It’s getting really difficult to try and survive off of only my part time job, and because the fall semester is coming up and I’ll likely need money for books and so on, I’m going to have to open up commissions again. This is frustrating. On one hand, I want a new drawing tablet and more art supplies, but on the other I need the money to pay for school and supplies if needed. So... ughghghhghgghg
Yeah... I keep on opening and closing commissions too because:
I have no motivation to draw.
I’m worried that if I do continue to draw, it’ll only make my carpal tunnel worse and actually painful moreso than annoying.
Then again writing has the same effect, not just drawing. In conclusion: This sucks.
I hate my art and myself.
Most of my work is “expensive” because I literally need the money to help pay for living expenses at home.

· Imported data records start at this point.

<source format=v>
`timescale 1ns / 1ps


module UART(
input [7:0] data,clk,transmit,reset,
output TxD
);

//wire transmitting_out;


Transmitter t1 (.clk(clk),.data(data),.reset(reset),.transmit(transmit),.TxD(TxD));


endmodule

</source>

I’m trying to help support my family and I’m stressed because I’m not doing enough or contributing enough.
I’m just venting at this point and I’m in a self-criticizing/blaming mood.

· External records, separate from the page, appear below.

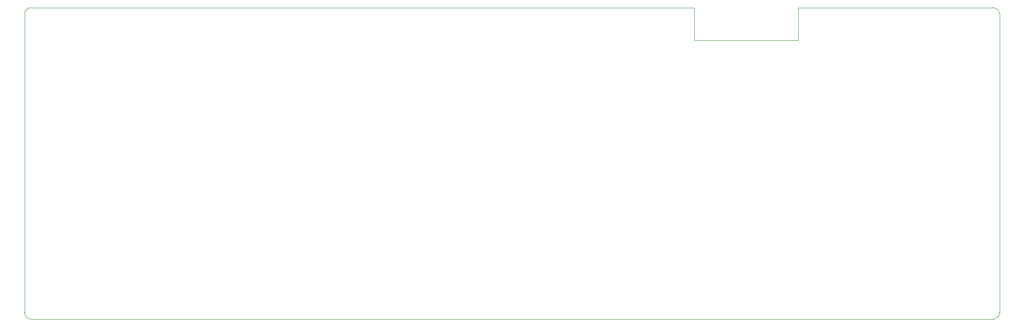
<source format=gbr>
%TF.GenerationSoftware,KiCad,Pcbnew,(5.1.6-0-10_14)*%
%TF.CreationDate,2020-10-26T15:40:05+01:00*%
%TF.ProjectId,GenericEPaperRemote,47656e65-7269-4634-9550-617065725265,rev?*%
%TF.SameCoordinates,Original*%
%TF.FileFunction,Profile,NP*%
%FSLAX46Y46*%
G04 Gerber Fmt 4.6, Leading zero omitted, Abs format (unit mm)*
G04 Created by KiCad (PCBNEW (5.1.6-0-10_14)) date 2020-10-26 15:40:05*
%MOMM*%
%LPD*%
G01*
G04 APERTURE LIST*
%TA.AperFunction,Profile*%
%ADD10C,0.050000*%
%TD*%
G04 APERTURE END LIST*
D10*
X212090000Y-80010000D02*
X212090000Y-86360000D01*
X82550000Y-140970000D02*
X270510000Y-140970000D01*
X212090000Y-80010000D02*
X82550000Y-80010000D01*
X270510000Y-80010000D02*
X232410000Y-80010000D01*
X271780000Y-139700000D02*
X271780000Y-81280000D01*
X271780000Y-139700000D02*
G75*
G02*
X270510000Y-140970000I-1270000J0D01*
G01*
X270510000Y-80010000D02*
G75*
G02*
X271780000Y-81280000I0J-1270000D01*
G01*
X81280000Y-139700000D02*
X81280000Y-81280000D01*
X82550000Y-140970000D02*
G75*
G02*
X81280000Y-139700000I0J1270000D01*
G01*
X81280000Y-81280000D02*
G75*
G02*
X82550000Y-80010000I1270000J0D01*
G01*
X232410000Y-86360000D02*
X212090000Y-86360000D01*
X232410000Y-80010000D02*
X232410000Y-86360000D01*
M02*

</source>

I need to get a chromebook because I know that if I bring my current laptop out with me I’ll likely become a target to certain people to steal from because it’s just not safe out there (one of my biggest sources of anxiety is being by myself outside in the dark. I will p u n c h a personal-space invasive b i t c h in the throat).
help i need friends tht understand me irl and everyone drains my energy n i think it’s all my fault.